Swiss-French activist and author Benjamin Constant is best remembered for penning the classic French novel Adolphe, which was one of the earliest psychological novels. Initially the chamberlain to the duke of Brunswick, he later supported the French Revolution and became a Member of the Chamber of Deputies.

The wife of Jean-Marie Roland, Madame Roland was a leading French revolutionary and often hosted significant political meets at her salon. She often directed her husband’s political actions and was responsible for creating a rift between the Jacobin and Girondin factions. She was later arrested and guillotined.

Louis Auguste Blanqui was a French socialist who gave rise to Blanquism, a form of radicalism. While he initially studied both medicine and law, he later stepped into politics. He had been imprisoned for more than three decades and died of a stroke after a political speech at age 75.

Serge Klarsfeld is a Romanian-born French Nazi hunter and activist. He is best known for recording the Holocaust in order to enable the trial and prosecution of war criminals. Klarsfeld is also renowned for his efforts to commemorate the victims of German-occupied France.

Her activism and outspokenness had earned Princess María Teresa of Bourbon-Parma the nickname Red Princess. Part of the Spanish royal family, she was educated at the Sorbonne. She later supported the Carlist movement and was a champion of women’s rights, too. She eventually died of COVID-19 at age 86.




Celine Cousteau is a public figure and socio-environmental advocate. She is renowned for her work as an explorer, documentary filmmaker, artist, public speaker, designer, and brand ambassador. Céline Cousteau is credited with founding CauseCentric Productions, which produces multi-media content.
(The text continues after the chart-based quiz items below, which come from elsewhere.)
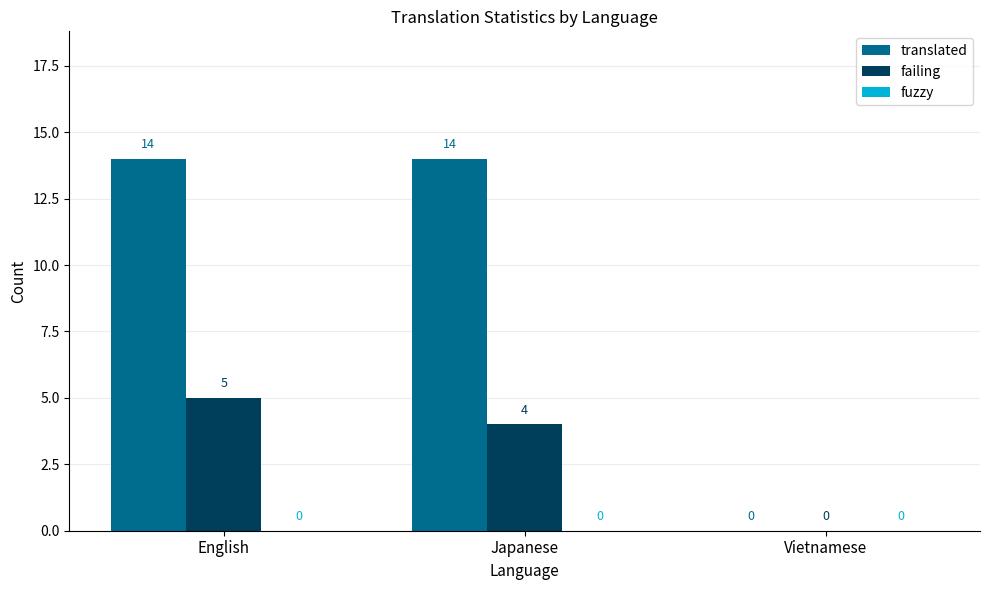

Which series has the largest total across all categories?

translated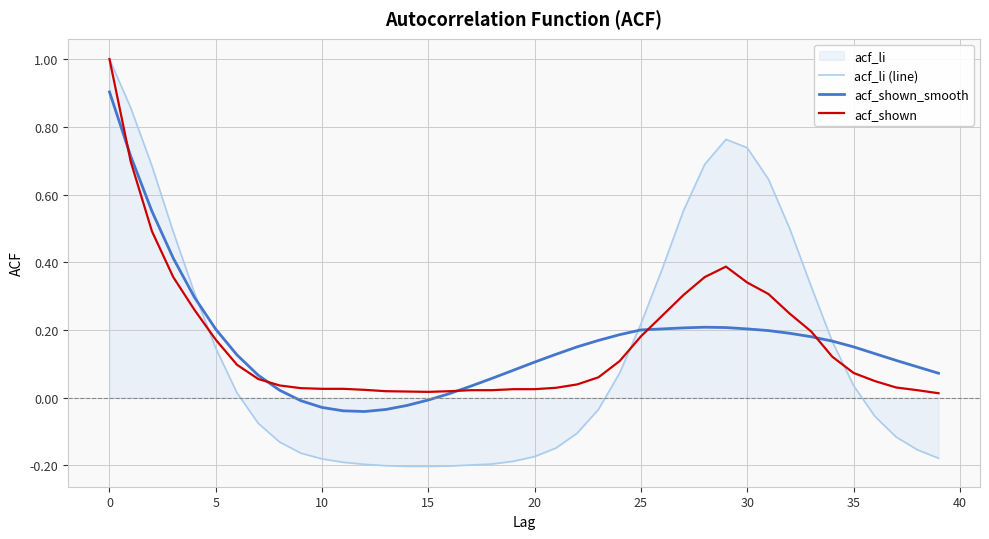

How many interior local peaks does the acf_shown_smooth series have?

1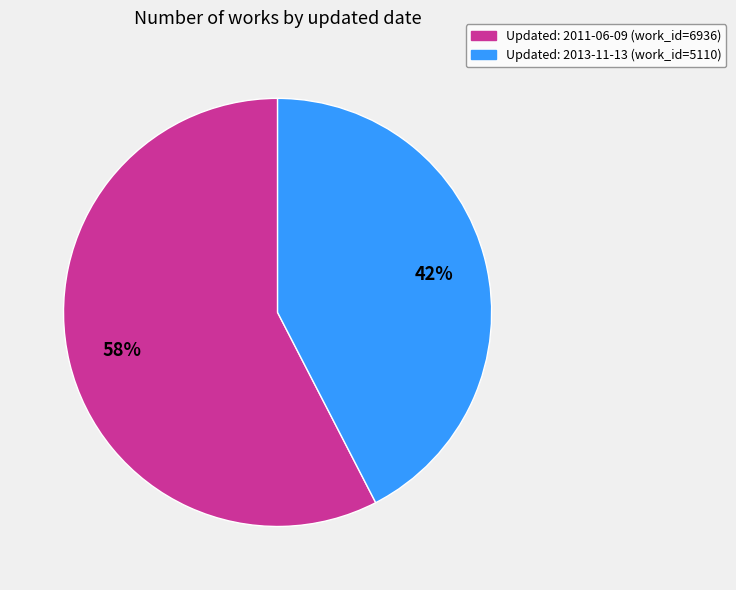

Does any single category account for the majority?

Yes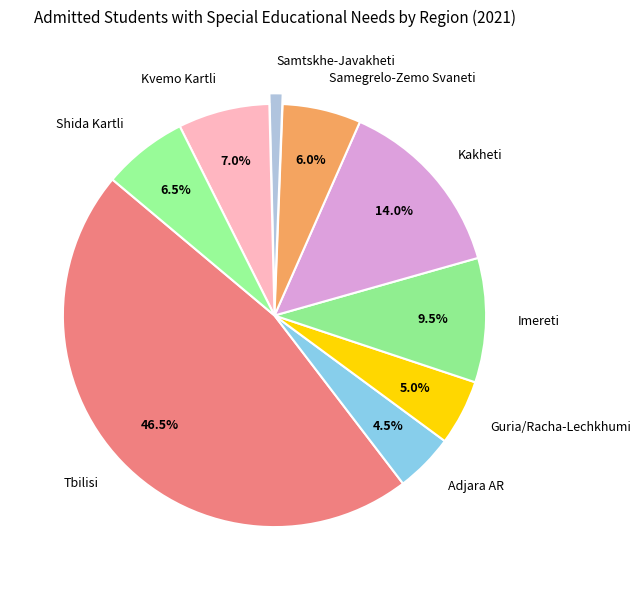

To the nearest percent, what portion does Kvemo Kartli represent?

7%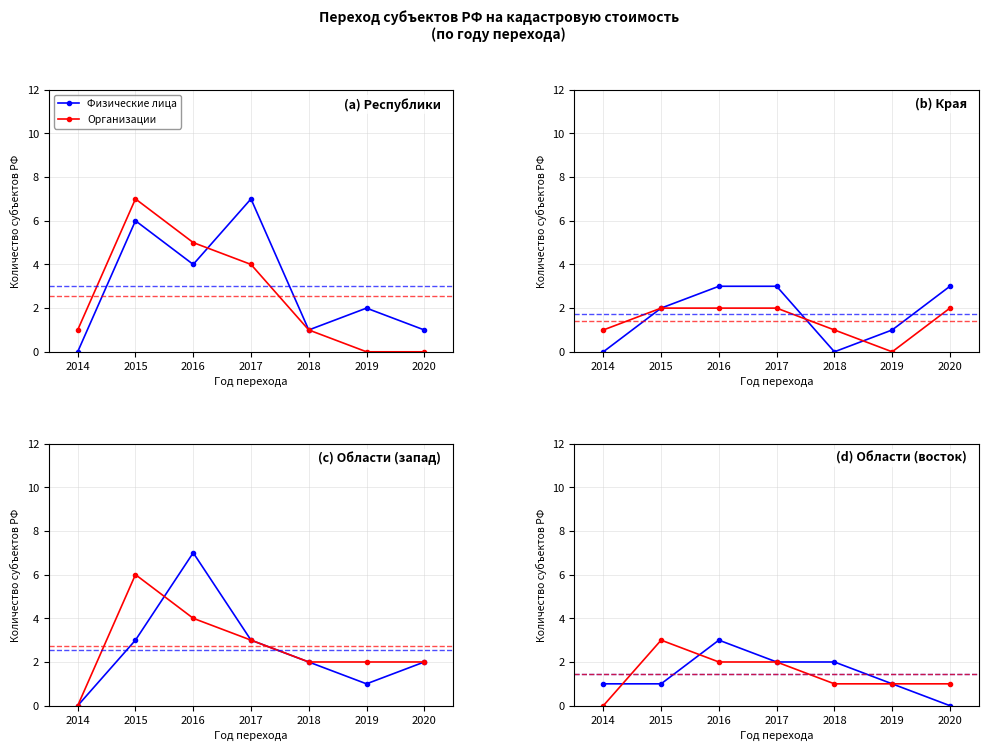

How many interior local peaks does the Физические лица series have?

1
Best known as the partner of legendary French philosopher Michel Foucault, Daniel Defert was initially a professor of sociology. After Foucault died of AIDS, Defert turned into an AIDS activist and formed AIDES, France’s first AIDS awareness organization. He inherited Foucault’s estate, despite opposition from Foucault’s family.








Margaret of Valois-Angouleme, the wife of Henry II of Navarre, was a significant figure of the French Renaissance, and is also regarded as The First Modern Woman. She patronized artists and was herself an author, with several short stories and a religious poem to her credit.


Frédéric Passy was a French pacifist and economist. He is credited with co-founding the Inter-Parliamentary Union as well as many peace societies, such as the Société Française pour l'Arbitrage entre Nations. He is best known for his involvement in the European peace movement, for which he received the prestigious Nobel Peace Prize in 1901.


Zineb El Rhazoui is a French journalist best known for her contribution as a columnist for the popular magazine Charlie Hebdo where she worked from 2011 to 2017. Rhazoui was in Morocco on 7 January 2015 when the Charlie Hebdo massacre took place. Since 2015, Rhazoui has been working as a human rights campaigner, speaking about free speech and Islam.




Born in Senegal, French politician and author Rama Yade started her career as a top-level civil servant with the French Senate. The UMP member has led France as its Secretary of State for Foreign Affairs and Human Rights and for Sports. She has also represented France at the UNESCO.